• **Supplied entries**
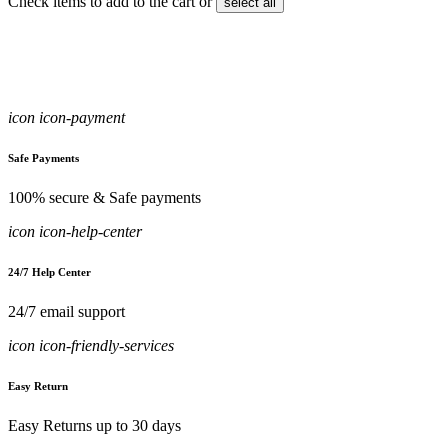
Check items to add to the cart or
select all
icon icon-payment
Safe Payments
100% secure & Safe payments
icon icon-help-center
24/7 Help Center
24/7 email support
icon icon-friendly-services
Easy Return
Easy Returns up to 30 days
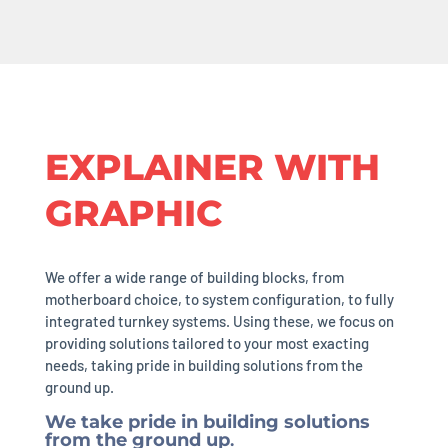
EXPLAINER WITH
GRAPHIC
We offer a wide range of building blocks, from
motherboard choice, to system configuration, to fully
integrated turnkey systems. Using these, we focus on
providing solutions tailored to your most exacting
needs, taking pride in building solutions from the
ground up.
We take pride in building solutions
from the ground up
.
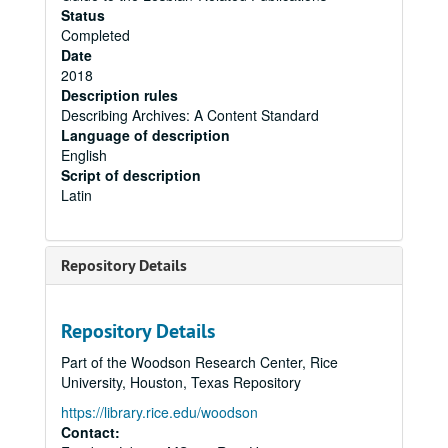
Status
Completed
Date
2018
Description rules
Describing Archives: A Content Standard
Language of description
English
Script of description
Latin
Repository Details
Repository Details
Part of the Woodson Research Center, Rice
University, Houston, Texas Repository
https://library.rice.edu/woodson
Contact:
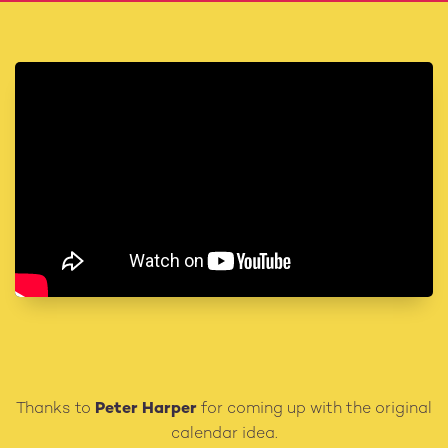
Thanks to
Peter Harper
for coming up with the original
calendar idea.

• **Your task**
Among the lines of the data, find every one that holds "from" and copy it.

• **The completed task**
We offer a wide range of building blocks, from
needs, taking pride in building solutions from the
from the ground up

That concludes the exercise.